30/01/2012

Tract distribué avenue de Roodebeek

Ensemble, le 30 janvier 2012, refusons le démantèlement social !
Le front commun syndical appelle à une grève générale dans les secteurs privé et public le lundi 30 janvier 2012. La concertation sociale patine et du côté politique, on laisse maintenant entendre qu’il ne sera pas possible de modifier grand-chose à la loi du 28 décembre 2011 ni à l’accord gouvernemental. La CGSP ne laissera pas les
choses en l’état.

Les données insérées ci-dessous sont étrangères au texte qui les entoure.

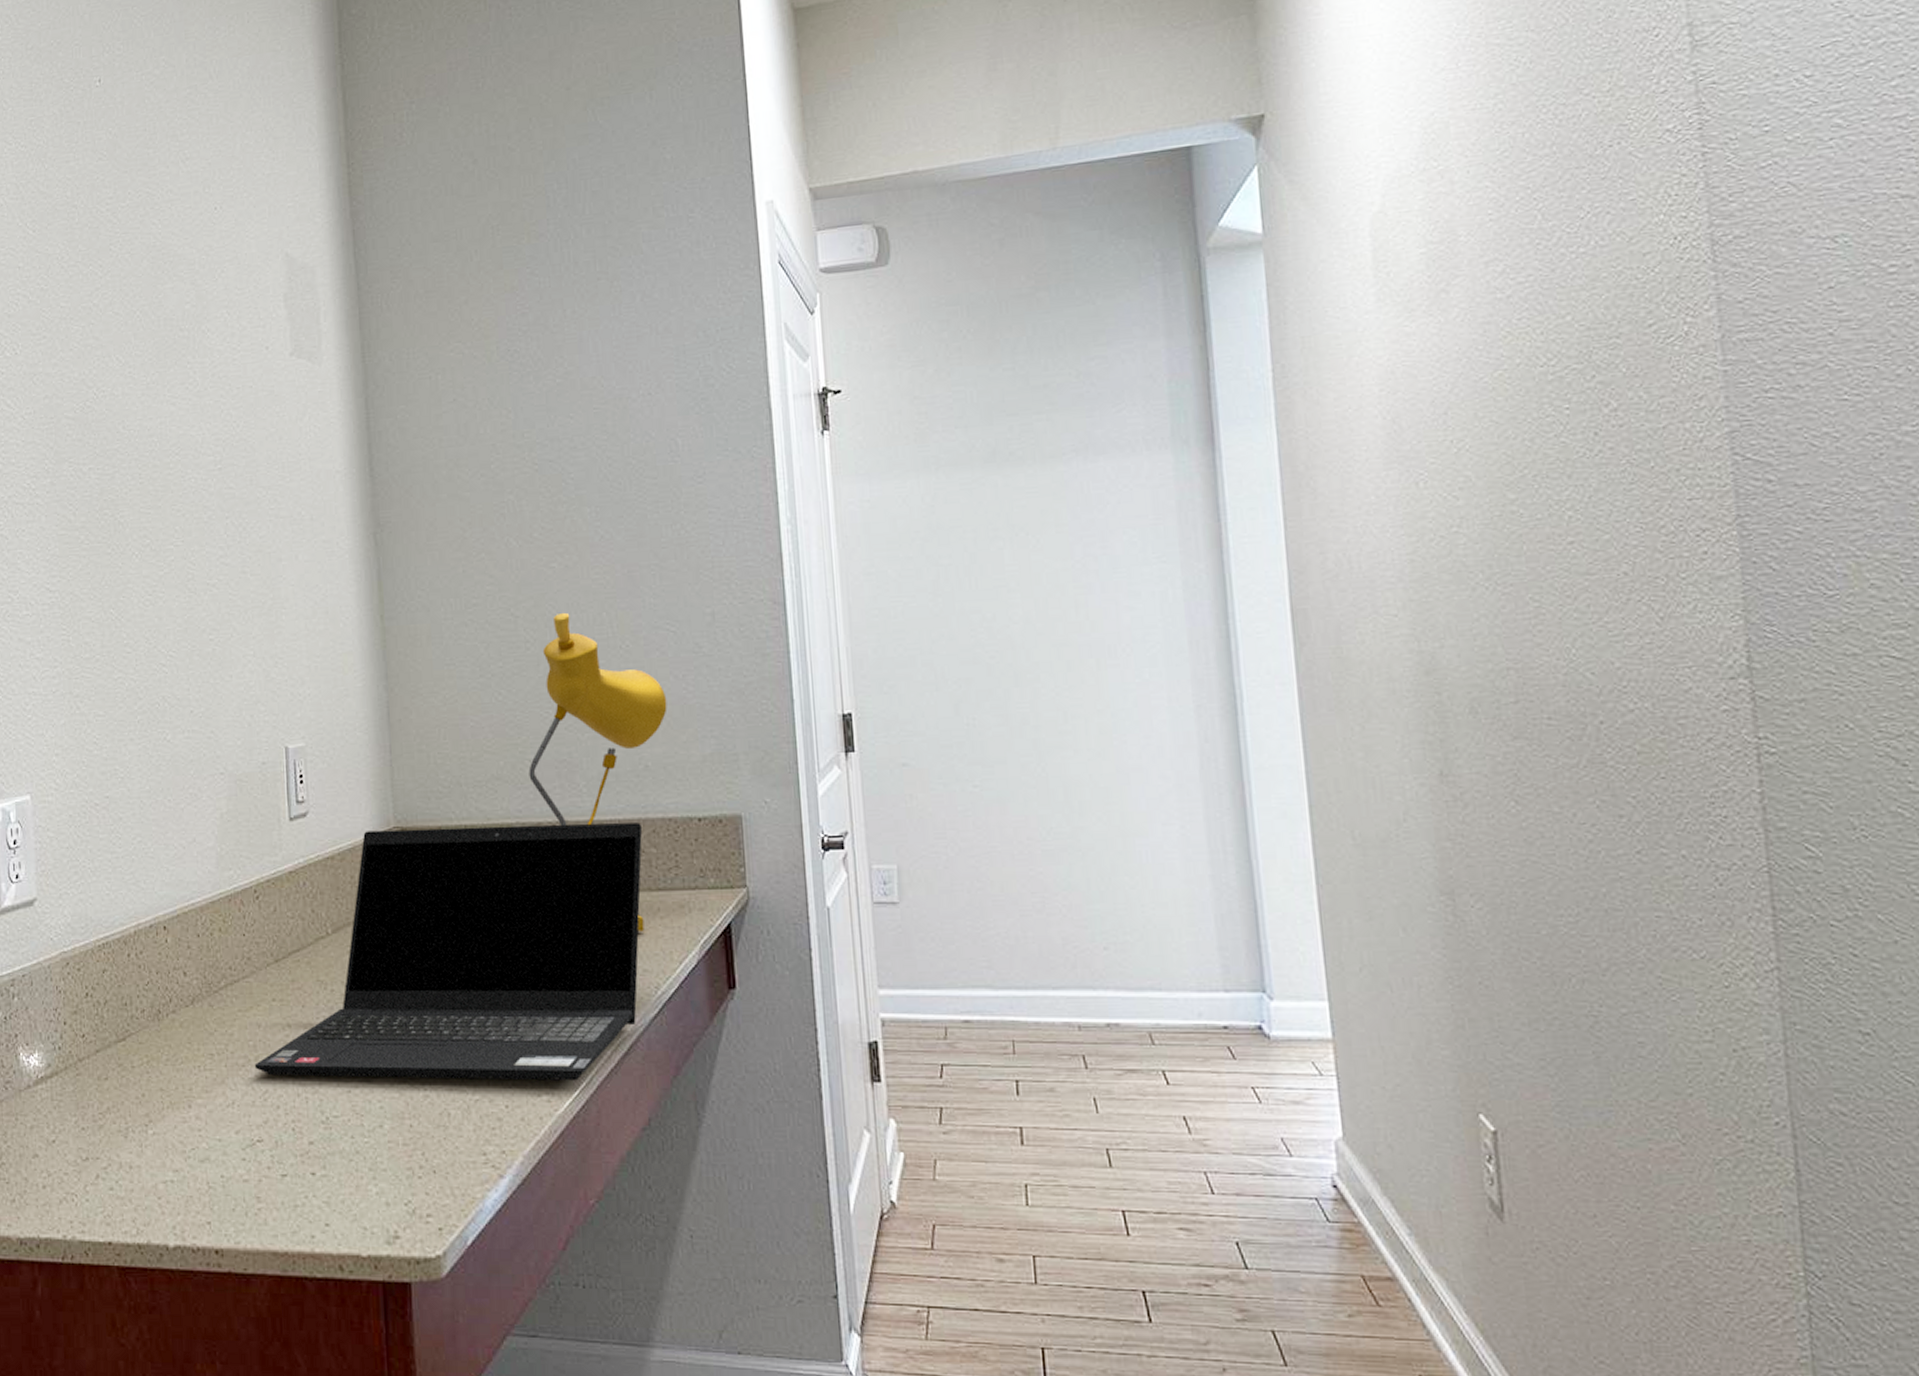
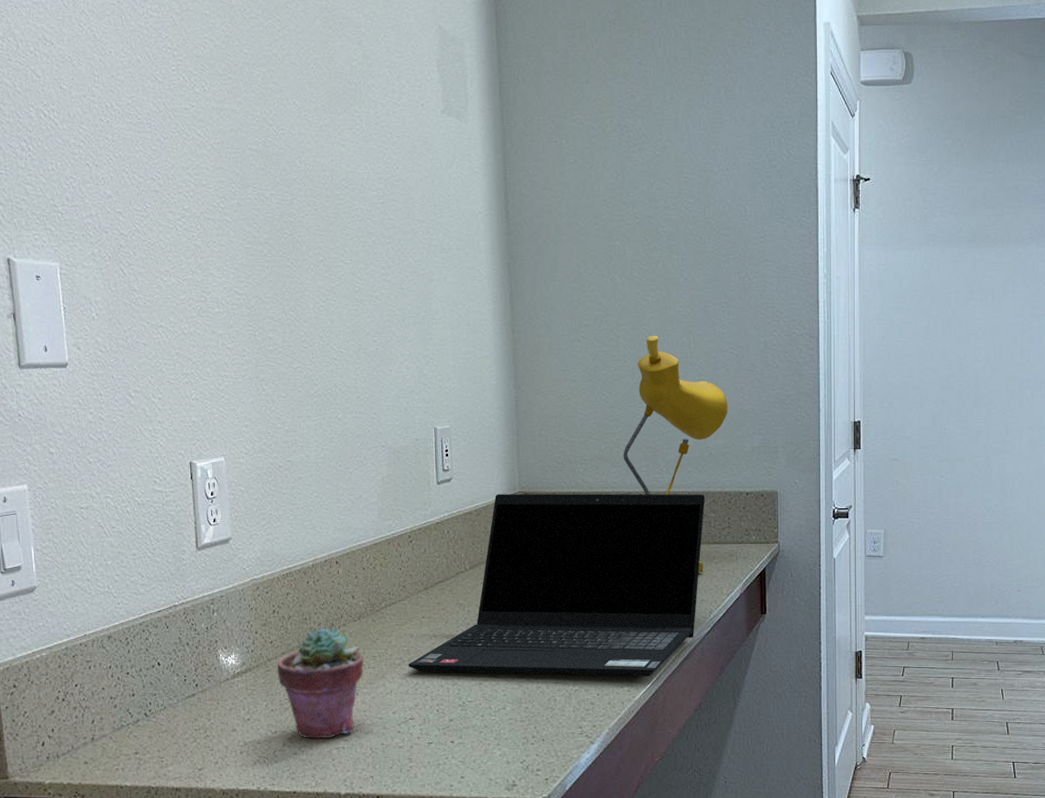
potted succulent: none [90,1015,198,1169] -> present [277,627,364,739]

Voilà pourquoi nous serons en grève.
Si la CGSP entend bien donner à la concertation sociale avec le gouvernement toutes les chances d’aboutir, il n’empêche que, pour l’heure, celle-ci s’apparente davantage à de la thérapie occupationnelle, uniquement destinée à modifier quelques points et virgules. Juste pour qu'ils se donnent bonne conscience face à l'opinion publique. L’accord gouvernemental et la loi du 28 décembre 2011 recèlent bien trop d’imprécisions, de déséquilibres et d’injustices que pour se contenter de quelques remodelages cosmétiques. La loi ne se borne pas uniquement à des mesures d’économies destinées à remettre de l’ordre dans les finances publiques. Les réformes en matière de pension, de rémunération et de carrière sont à ce point prégnantes qu’elles ont un relent de mise à
mal des acquis sociaux et de destruction de notre couverture sociale. Parmi les mesures d’économies dans le secteur public, épinglons les plus flagrantes :

  • Relèvement linéaire de l’âge de la retraite dans le privé et dans le public et, en plus, dans le public, calcul de la pension sur la moyenne décennale au lieu de quinquennale ;
  • Impasse sur les métiers lourds et pénibles dans le secteur public ;
  • Atteinte au régime de départ anticipé dans le secteur public et relèvement graduel de ce dernier ;
  • Mise en danger des tantièmes préférentiels.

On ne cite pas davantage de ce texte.